_Job item a_: In the excerpt provided, what caused Master Chi to live for a time at the very bottom of society?
□ □ □ □
Why, in this one life you have, should you escape a low-level environment as quickly as possible? My answer may sound a little dark, but it is completely true.

You should know that I, Master Chi, was once poor myself. Due to a reversal of family fortune, I lived for a time at the very bottom of society.

And that is precisely why I came to understand this truth so deeply in my bones: whenever you get the chance, do not — under any circumstances — stay at the bottom for too long. Because a prolonged life at the low end of society will genuinely corrupt and distort a person’s character and values.

Let me be clear: I hold no contempt for ordinary people. When I was at my lowest, I encountered many warm, kind, and sincere ordinary people.

What I want you to understand is this: the real poison is not the ordinary people within a low-level environment — it is the low-level environment itself.

I must also be honest with you: if I had spent a continuous decade or more in that world during my youth, absorbing it day after day, I would have been twisted and deformed by it just the same.

Because, like any ecosystem, the lower the environment — the scarcer the resources and money — the more it breeds every manner of petty, ugly behavior you can barely imagine.

Why?

Because opportunities in low-tier circles are simply too scarce, while the number of people competing for them is far too great.

The result? Whenever a sum of money appears, whenever an opportunity surfaces, a flood of red-eyed people instantly rushes to fight for it. And once they get their hands on it — family bonds, friendship, trust, honesty — all of it goes straight out the window. What matters is what ends up in their own mouth.

And if they cannot take advantage of you? Their burning jealousy and resentment transform into razor-sharp rumors and slander, stabbing at you viciously from behind.

Why?

Because they cannot beat you. Because you have risen. So the only thing left for them is to curse your downfall — to pray you crash and burn, suffer calamity, meet disaster. Your misfortune is their happiness.
□ □ □ □
_Job item b_: Rewrite the records, starting with the line that contains "Qualidade reconhecida" and going on through the line that contains "Ulaşım Tipi". Replace "parceria" with "colaboração", keep everything else unchanged, and leave the pictures out of your answer.
□ □ □ □
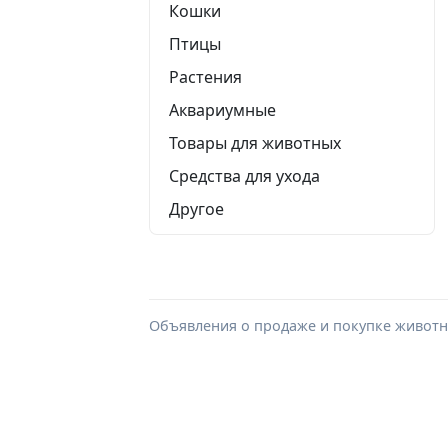
Кошки
Птицы
Растения
Аквариумные
Товары для животных
Средства для ухода
Другое
Объявления о продаже и покупке животны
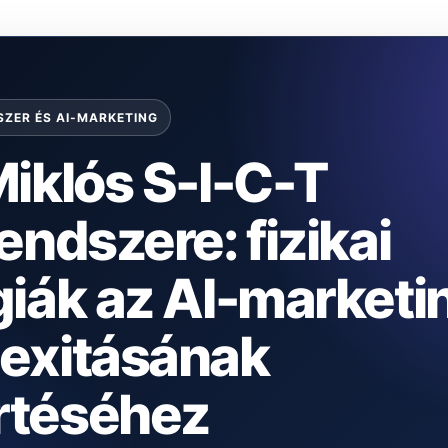
SZER ÉS AI-MARKETING
iklós S-I-C-T
endszere: fizikai
giák az AI-marketi
exitásának
téséhez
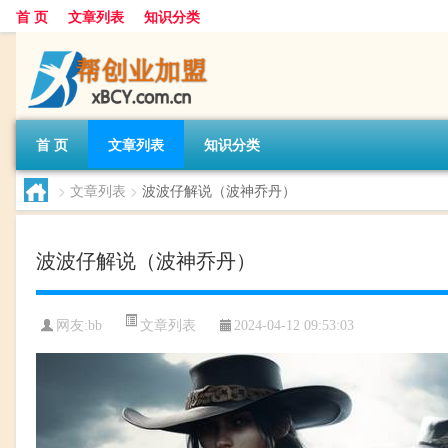
首 页
文章列表
知识分类
首 页
文章列表
知识分类
>
文章列表
>
波波仔解说（波神乔丹）
波波仔解说（波神乔丹）
文章列表
网友:
bb
2024-04-12 09:53:03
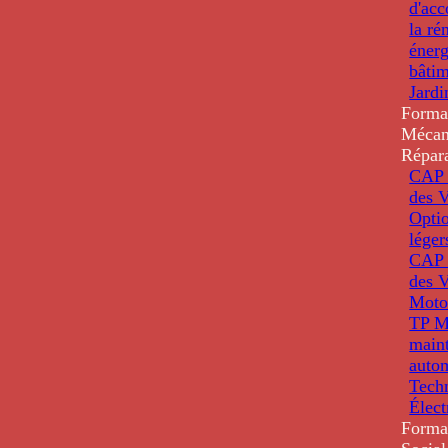
d'ac
la ré
énerg
bâti
Jardi
Forma
Mécan
Répar
CAP 
des V
Optio
léger
CAP 
des V
Moto
TP M
main
auto
Tech
Élec
Forma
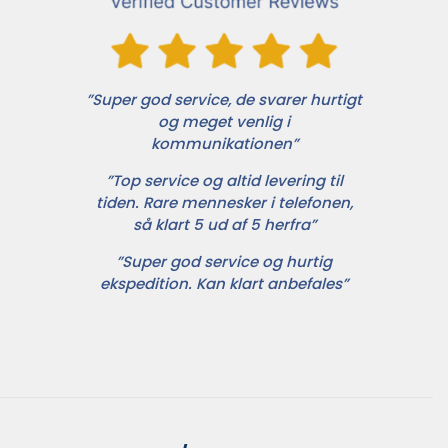
”Super god service, de svarer hurtigt
og meget venlig i
kommunikationen”
”Top service og altid levering til
tiden. Rare mennesker i telefonen,
så klart 5 ud af 5 herfra”
”Super god service og hurtig
ekspedition. Kan klart anbefales”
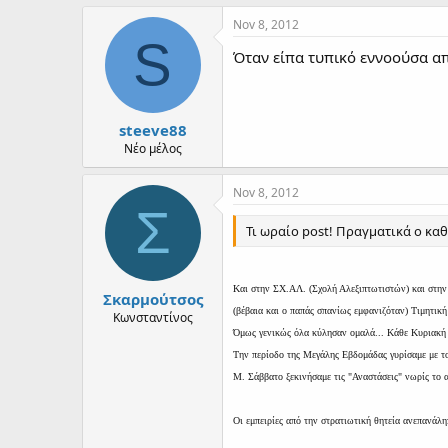
Nov 8, 2012
S
Όταν είπα τυπικό εννοούσα α
steeve88
Νέο μέλος
Nov 8, 2012
Σ
Τι ωραίο post! Πραγματικά ο καθέ
Και στην ΣΧ.ΑΛ. (Σχολή Αλεξιπτωτιστών) και στη
Σκαρμούτσος
(βέβαια και ο παπάς σπανίως εμφανιζόταν) Τιμητική
Κωνσταντίνος
Όμως γενικώς όλα κύλησαν ομαλά... Κάθε Κυριακή 
Την περίοδο της Μεγάλης Εβδομάδας γυρίσαμε με το
Μ. Σάββατο ξεκινήσαμε τις "Αναστάσεις" νωρίς το α
Οι εμπειρίες από την στρατιωτική θητεία ανεπανάλη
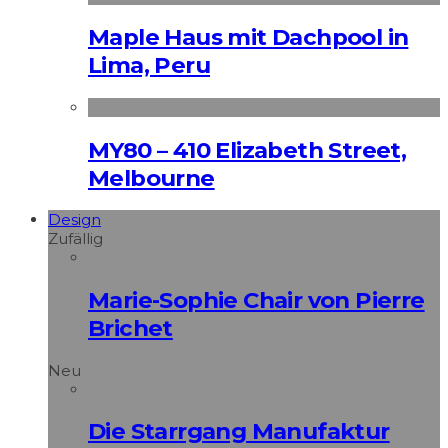
Maple Haus mit Dachpool in
Lima, Peru
MY80 – 410 Elizabeth Street,
Melbourne
Design
Zufällig
Marie-Sophie Chair von Pierre
Brichet
Neu
Die Starrgang Manufaktur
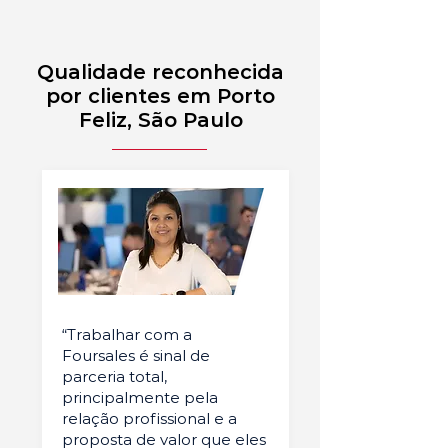
Qualidade reconhecida
por clientes em Porto
Feliz, São Paulo
“Trabalhar com a
Foursales é sinal de
parceria total,
principalmente pela
relação profissional e a
proposta de valor que eles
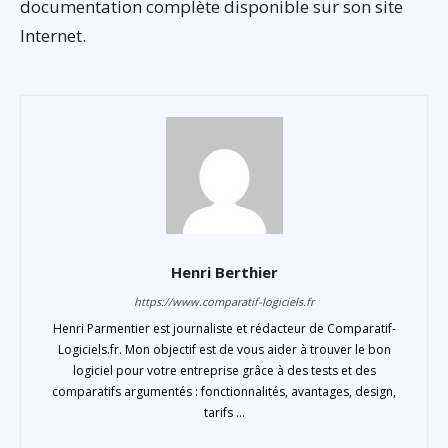
documentation complète disponible sur son site
Internet.
Henri Berthier
https://www.comparatif-logiciels.fr
Henri Parmentier est journaliste et rédacteur de Comparatif-
Logiciels.fr. Mon objectif est de vous aider à trouver le bon
logiciel pour votre entreprise grâce à des tests et des
comparatifs argumentés : fonctionnalités, avantages, design,
tarifs ...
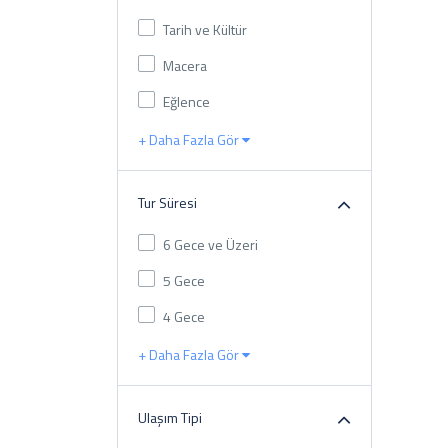
Tarih ve Kültür
Macera
Eğlence
+ Daha Fazla Gör
Tur Süresi
6 Gece ve Üzeri
5 Gece
4 Gece
+ Daha Fazla Gör
Ulaşım Tipi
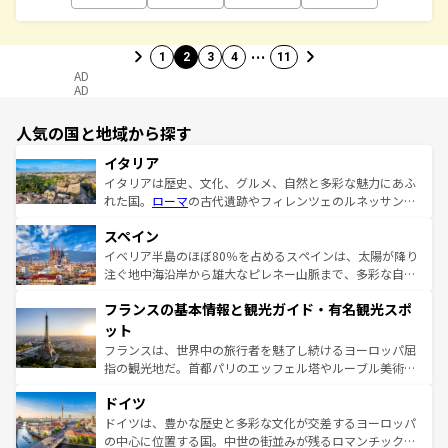
…
1
2
3
4
11
AD
AD
人気の国と地域から探す
イタリア
イタリアは歴史、文化、グルメ、自然と多彩な魅力にあふ
れた国。
ローマ
の古代遺跡やフィレンツェのルネッサンス
美術、ヴェネツィアの運河など、歴史あるスポットはもち
スペイン
ろん、トスカーナの美しい田園風景やアマルフィ海岸の絶
景など、自然景観も見逃せない。観光の合間には、本場の
イベリア半島のほぼ80％を占めるスペインは、太陽が降り
ピザやパスタなど、絶品のイタリア料理を堪能することも
注ぐ地中海沿岸から雄大なピレネー山脈まで、多彩な自然
できる。朝目覚めてから夜眠るまで、すべての瞬間を楽し
と文化が詰まったヨーロッパ屈指の旅行先だ。多様な地域
フランスの基本情報と観光ガイド・有名観光スポ
ませてくれるイタリアで、忘れられない旅をしてみよう！
文化が根付くこの国では、情熱的なフラメンコ、熱気あふ
なお、新着のイタリア情報は
コンテンツ一覧
を参照してほ
れる闘牛、そして美味しいタパスが生活の一部となってい
ット
しい。
る。首都マドリードの洗練された雰囲気や、バルセロナの
フランスは、世界中の旅行者を魅了し続けるヨーロッパ屈
アートに溢れた街角から、地方では古代ローマ遺跡や中世
指の観光地だ。首都パリのエッフェル塔やルーブル美術館
の城塞都市、穏やかなビーチリゾートまで多彩な表情を見
といった象徴的なスポットから、田舎町の古風な美しさま
せる。地方によって風土や気候が異なるスペインはその個
ドイツ
で、幅広い魅力が詰まっている。華麗な宮殿、歴史的な大
性で訪れる人を魅了する。 なお、新着のスペイン情報は
コ
聖堂、美しいビーチ、そして豊かな自然が、訪れる者を心
ドイツは、豊かな歴史と多彩な文化が交差するヨーロッパ
ンテンツ一覧
を参照してほしい。
から魅了する。また、フランスは美食の国としても知ら
の中心に位置する国。中世の街並みが残るロマンチック街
□ □ □ □
_Exercise response a_: A reversal of family fortune.

_Exercise response b_:
Qualidade reconhecida
por clientes em Porto
Feliz, São Paulo
“Trabalhar com a
Foursales é sinal de
colaboração total,
principalmente pela
relação profissional e a
proposta de valor que eles
documentation complète disponible sur son site
Internet.
Henri Berthier
https://www.comparatif-logiciels.fr
Henri Parmentier est journaliste et rédacteur de Comparatif-
Logiciels.fr. Mon objectif est de vous aider à trouver le bon
logiciel pour votre entreprise grâce à des tests et des
comparatifs argumentés : fonctionnalités, avantages, design,
tarifs ...
Tarih ve Kültür
Macera
Eğlence
+ Daha Fazla Gör
Tur Süresi
6 Gece ve Üzeri
5 Gece
4 Gece
+ Daha Fazla Gör
Ulaşım Tipi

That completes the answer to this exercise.